Amalia Pica was born in 1978 in Neuquén, Argentina and currently lives and works in London. The artist received a BA from the Escuela Nacional de Bellas Artes P.P. in Buenos Aires in 2003 and attended graduate school at the Rijksakademie van beeldende kunsten in Amsterdam.
She has had solo exhibitions at Tanya Bonakdar Gallery, New York (2024); Museo Jumex, Mexico City (2023); Fondazione Memmo, Rome (2022); Brighton CCA (2022); Museum Haus Konstruktiv, Zurich (2020); Centro Andaluz de Arte Contemporáneo, Seville, Spain (2019); The New Art Gallery, Walsall, UK (2019); Perth Institute of Contemporary Art, Perth, Australia (2018); The Power Plant, Toronto (2017); NC Arte, Bogotá, Colombia (2017); Kunstverein Freiburg, Freiburg, Germany (2016); Van Abbemuseum, Eindhoven, The Netherlands (2014); List Visual Arts Center, MIT, Cambridge, Massachusetts (2013); Museo Tamayo Arte Contemporáneo, Mexico City (2013); Museum of Contemporary Art, Chicago (2013); Museo Nacional de Bellas Artes, Neuquén, Argentina (2013); Kunsthalle St. Gallen, St. Gallen, Switzerland (2012); Chisenhale Gallery, London (2012); Malmo Konsthall, Malmo, Sweden (2010); among many others.

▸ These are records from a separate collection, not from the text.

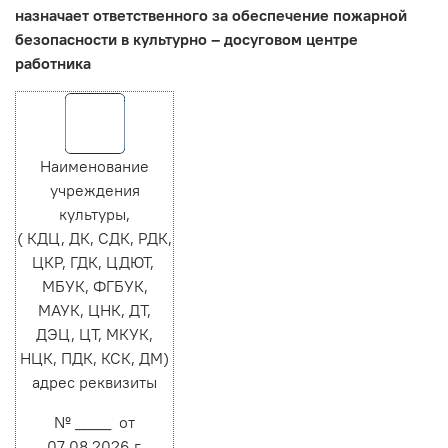
назначает ответственного за обеспечение пожарной
безопасности в культурно – досуговом центре
работника
Наименование
учреждения
культуры,
( КДЦ, ДК, СДК, РДК,
ЦКР, ГДК, ЦДЮТ,
МБУК, ФГБУК,
МАУК, ЦНК, ДТ,
ДЭЦ, ЦТ, МКУК,
НЦК, ПДК, КСК, ДМ)
адрес реквизиты
№ ____ от
07.08.2026 г.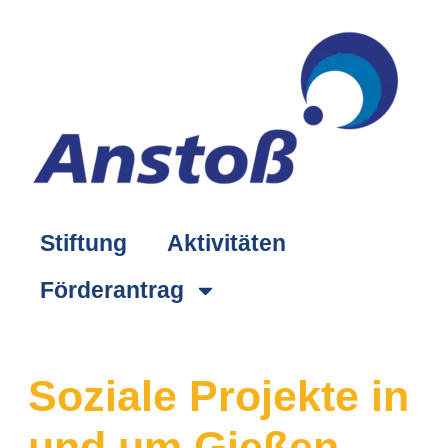
springen
Stiftung
Aktivitäten
Förderantrag
Soziale Projekte in
und um Gießen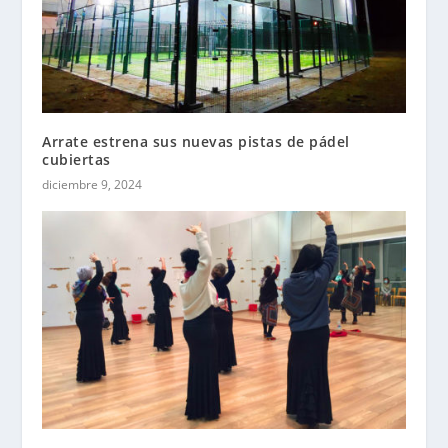
Arrate estrena sus nuevas pistas de pádel
cubiertas
diciembre 9, 2024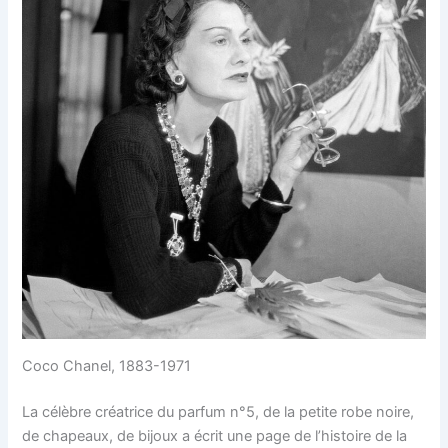
Coco Chanel, 1883-1971
La célèbre créatrice du parfum n°5, de la petite robe noire,
de chapeaux, de bijoux a écrit une page de l’histoire de la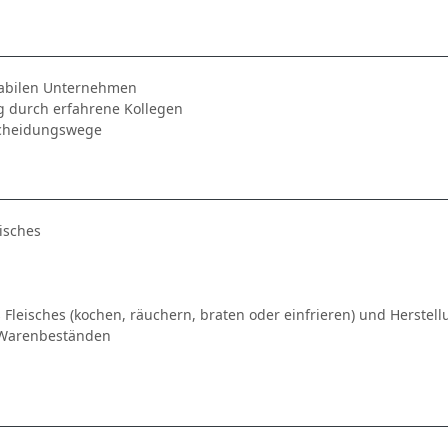
stabilen Unternehmen
g durch erfahrene Kollegen
scheidungswege
isches
 Fleisches (kochen, räuchern, braten oder einfrieren) und Herstel
 Warenbeständen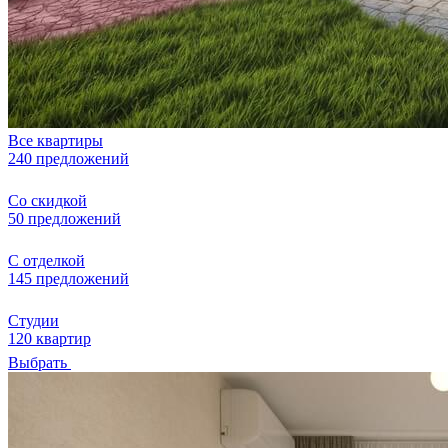
Все квартиры
240 предложений
Со скидкой
50 предложений
С отделкой
145 предложений
Студии
120 квартир
Выбрать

Her work was included in the Gwangju Biennial, South Korea (2016); The Ungovernables: New Museum Triennial, New Museum of Contemporary Art, New York (2015); and ILLUMInations, curated by Bice Curiger, 54th Venice Biennale (2011). Public commissions include University of North Carolina, North Carolina; Semaphores, King’s Cross, London; and Sipping colors, De Pijp Station, Amsterdam. She received the Zürich Art Prize (2020); Paul Hamlyn Foundation Award (2011) amongst other awards. She has had residencies at the Boulder Museum of Contemporary Art, Boulder, Colorado (2017); Headlands Center for the Arts, Sausalito, California (2012); Uqbar Foundation at Casa Vecina, Mexico City (2011); Markus Lennikus, Baeurmarkt 9, Vienna (2010); and BijlmAIR, Centrum Beeldende Kunst Zuidoost, Stedelijk Museum Bureau, Amsterdam (2007).